Спор мог принять теологический поворот, если бы нас не прервали.
В бар вошел капрал Гесс. Его форма была свежевыстиранной, ботинки блестели. Небольшие усики были аккуратно подстрижены. За каждый его локоть держалась девушка. Капрал не считался красавцем, но с дамочками у него никогда не было проблем. Он выглядел добрым, веселым и никогда на них не скупился, поэтому, думаю, девушек можно понять. Его появление развеяло сумрачное настроение за столом, хотя он просто прошествовал мимо нас, бросив на стол пару местных монет и громко сказав:
— Выпейте за меня и за старину номер Десять.
С этими словами он ушел. Это было нечто вроде личного ритуала, который он обязан был провести, у каждого из нас имелось нечто подобное.
— Спасибо, капрал, — сказал я удаляющейся спине. — Не имею ничего против.

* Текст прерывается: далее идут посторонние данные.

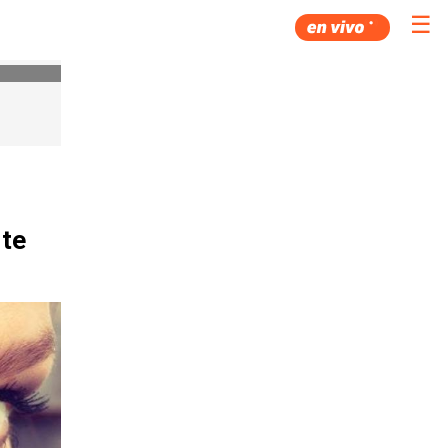
☰
 te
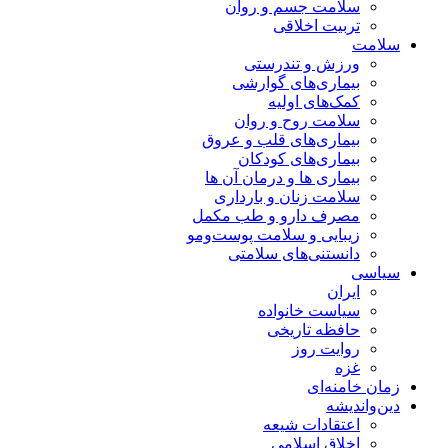
سلامت جسم و روان
تربیت اخلاقی
سلامت
ورزش و تندرستی
بیماری‌های گوارشی
کمک‌های اولیه
سلامت روح و روان
بیماری‌های قلب و عروق
بیماری‌های کودکان
بیماری ها و درمان آن ها
سلامت زنان و بارداری
مصرف دارو و طب مکمل
زیبایی و سلامت پوست‌ومو
دانستنی‌های سلامتی
سیاسی
ایران
سیاست خانواده
حافظه تاریخی
روایت روز
غزه
زمان خامنه‌ای
دین‌واندیشه
اعتقادات شیعه
اخلاق اسلامی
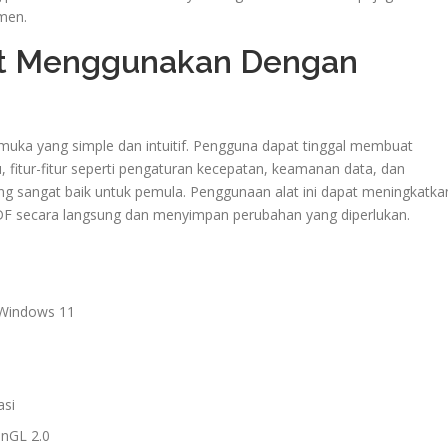
men.
t Menggunakan Dengan
uka yang simple dan intuitif. Pengguna dapat tinggal membuat
, fitur-fitur seperti pengaturan kecepatan, keamanan data, dan
g sangat baik untuk pemula. Penggunaan alat ini dapat meningkatka
DF secara langsung dan menyimpan perubahan yang diperlukan.
 Windows 11
asi
enGL 2.0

Антон ткнул меня локтем под ребра. Я обернулся и посмотрел туда же, куда и он. Внутрь зашли три красивые молодые девушки.
— Именно то, что нужно, чтобы отвлечься от вашей унылой болтовни, — сказал он, затем встал и пошел знакомиться.
Антон поговорил с ними пару минут, а потом вернулся за стол, ведя за руку небольшую светловолосую девушку.
— Это Катрина, — сказал он.
Затем указал на ее высокую темноволосую подругу:
— Это Лутцка, а это Янис.
Третья была пухленькой и довольно миловидной.
— Они медсестры в больнице Святого?..
— Святого Оберона, — сказала Катрина. — Это лучшая больница в улье. Все богачи лечатся там.
Казалось, она этим очень гордится.
— Уверен, так и есть, — сказал Антон, пригладив волосы. — И, уверен, вы лечите их так, как они того заслуживают.
Иван подтащил несколько стульев со скромностью, которой я от него совершенно не ожидал, и девушки присели. Катрина села рядом с Антоном, Лутцка возле Ивана, а Янис примостилась около Новичка. Я оказался зажат в своем уголке, в полном одиночестве. Впрочем, я пока не собирался уходить. Я находился в удрученном и противоречивом расположении духа.